Отмечается в летописи и роль «людей» в вопросе о принятии Русью христианства. По словам летописца, Владимир обсудил вопрос выбора веры с «боярами и старцами градьскими» (ПСРЛ. I: 106–107), которые предложили ему отправить в разные страны посольства для того, чтобы лучше ознакомиться с их религиями, и эти их слова оказались по нраву «князю и всемъ людемъ» (ПСРЛ. I: 107), которые, по представлению летописца, видимо, тоже принимали участие в обсуждении. И это не случайно, ведь унификация религиозной жизни Руси сначала через «реформу» язычества, а затем и через введение «заимствованной» монотеистической религии была одной из важных мер, предпринятых Киевом для укрепления своей власти над восточнославянскими этнополитиями (Фроянов 2003), выгоды от которой, как мы помним, имела вся киевская община. Характерна и отмеченная в летописи роль «старцев градских» в принятии решения. «Старцы градские» – высшие должностные лица восточнославянских этнополитий (из источников не совсем понятно, были ли это представители наследственной родовой знати или просто уважаемые люди, получившие соответствующий статус по решению народного собрания), упоминания о которых исчезают со страниц источников после того, как уходят в прошлое сами эти этнополитии (Мавродин, Фроянов 1974: 29–33). В данном случае речь идёт, очевидно, о полянских «старцах», представлявших на княжеском совете интересы всей полянской общины. Видимо, именно в силу последнего обстоятельства окончательное решение о принятии Русью христианства Владимир, согласно летописи, принимает на совещании лишь с «боляры своя и старца» (ПСРЛ. I: 108). «Старцы» представляли всё полянское общество.

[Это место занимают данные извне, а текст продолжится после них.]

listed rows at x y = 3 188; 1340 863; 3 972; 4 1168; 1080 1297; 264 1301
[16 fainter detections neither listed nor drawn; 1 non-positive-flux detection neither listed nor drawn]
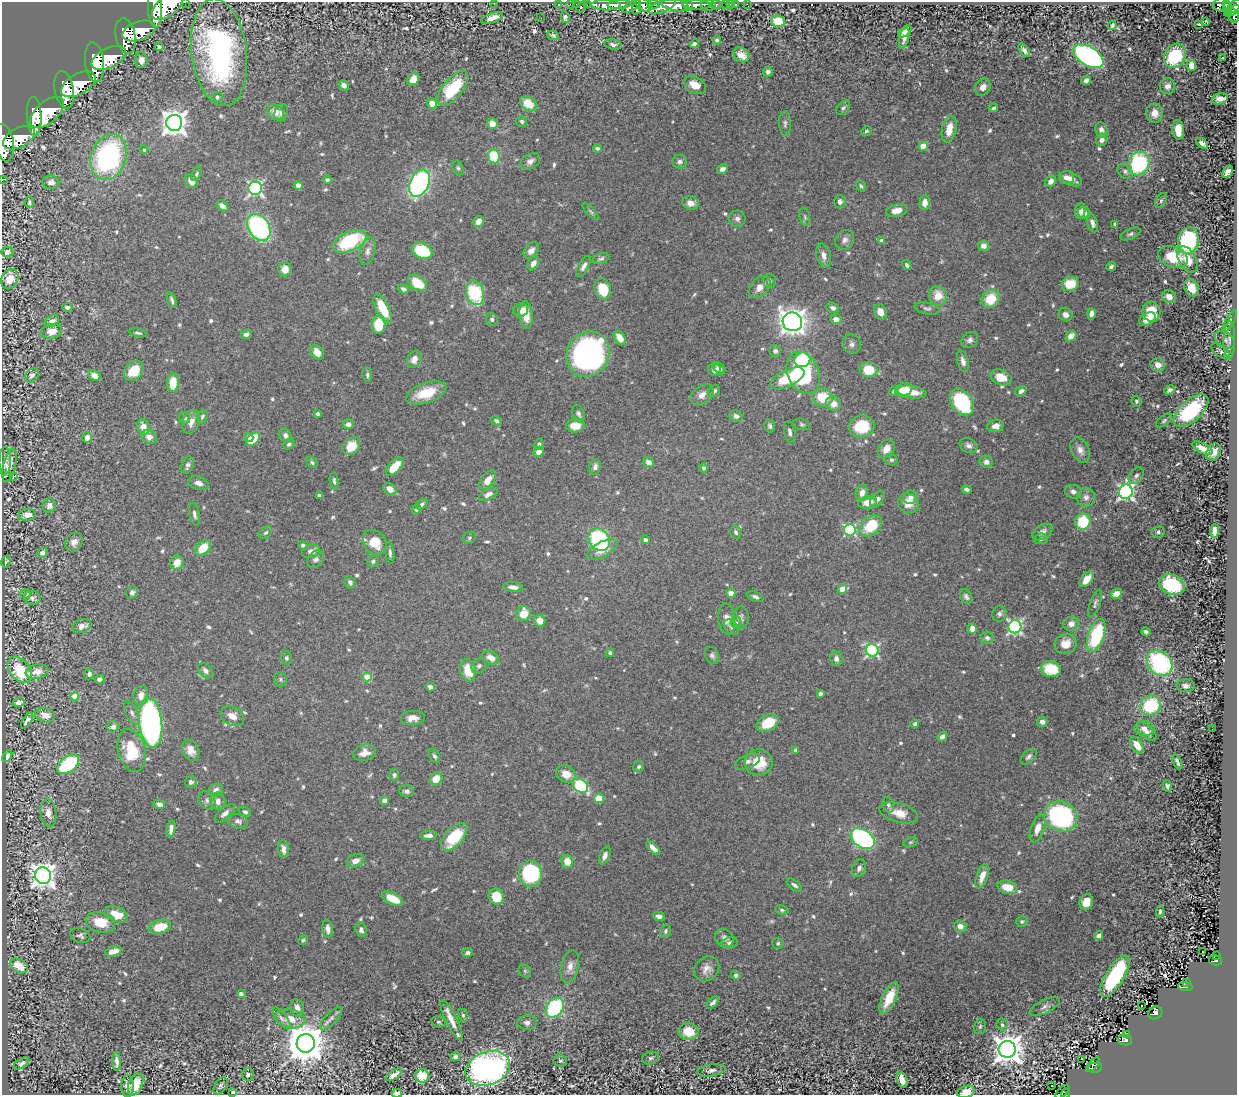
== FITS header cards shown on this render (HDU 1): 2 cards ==
NAXIS1  =                 1235
NAXIS2  =                 1093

Впервые слово «вече» употреблено в летописи при описании коллективной социально-политической деятельности древнерусских горожан под 997 г. в знаменитой легенде о белгородском киселе. Печенеги осадили Белгород, и тогда «створиша вече в городе и реша: «Се уже хочемъ померети от глада, а от князя помочи нету. Да луче ли ны померети? Въдадимся печенегомъ, да кого живять, кого ли умертвять; уже помираем от глада». И тако советъ створиша» (ПСРЛ. I: 127).
Один «старец» придумал, как обмануть печенегов с помощью колодца, наполненного киселем, после чего на вече было принято другое важное решение: «Горожане же реша, шедше к печенегом: «Поимете к собе таль нашь, а вы поидете до 10 мужь в градъ, да видите, что ся дееть в граде нашем» (ПСРЛ. I: 128).
Как видим, не только киевляне и новгородцы продвинулись по пути развития институтов своего общественного самоуправления, но и городская община Белгорода конца Х в. предстаёт перед нами вполне организованной социальной единицей, способной коллективно принимать важные для города решения и исполнять их. Упоминаются и её лидеры – уже знакомые нам «старцы» (ПСРЛ. I: 127). Характерно и то, что модель принятия решения печенегами летописец изображает близкой к той, что существовала у белгородцев: они «избраша лучшие мужи» для посольства (ПСРЛ. I: 128). Это вновь возвращает нас к тому, что русские летописцы мыслили «свои» вечевые порядки чем-то самим собой разумеющимся.
Первыми начали свою борьбу за независимость от Киева новгородцы. К тому времени старые «племенные» князья были ликвидированы уже практически повсюду и Владимир сажает своих сыновей в качестве наместников по всем основным городам Руси. Так, в Новгороде князем оказывается сначала Вышеслав, а после его смерти Ярослав (ПСРЛ. I: 121), при котором недовольство новгородской общины своей зависимостью от Киева впервые отчетливо выплеснулось наружу. В 1014 г. «Ярославу же сущю Новегороде и оурокомь дающю Кыеву две тысяче гривне от года до года, а тысячю Новегороде гридемъ раздаваху. А тако даяху [вси] посадници Новъгородьстии, а Ярославъ сего не даяше [к Кыеву] отцю своему. И рече Володимеръ: «Требите путь и мостите мостъ», – хотяшеть бо на Ярослава ити, на сына своего» (ПСРЛ. I: 130).
Очевидно, что за этим поступком Ярослава стояла воля всего новгородского общества: не имея поддержки в Новгороде, Ярослав едва ли мог бы решиться на войну с отцом. При этом важно подчеркнуть, что речь шла именно об отказе Новгорода платить дань, а стало быть, подчиняться Киеву, а не о желании Ярослава перебраться на более «престижный» стол или захватить Киев. И ради достижения независимости от Киева новгородцы были готовы на борьбу, равно как и на значительные затраты – в город был приглашен нанятый варяжский отряд (ПСРЛ. I: 130). Очевидно, что столь серьезные решения не могли быть приняты лишь верхушкой новгородского общества, а предполагали согласие всей общины.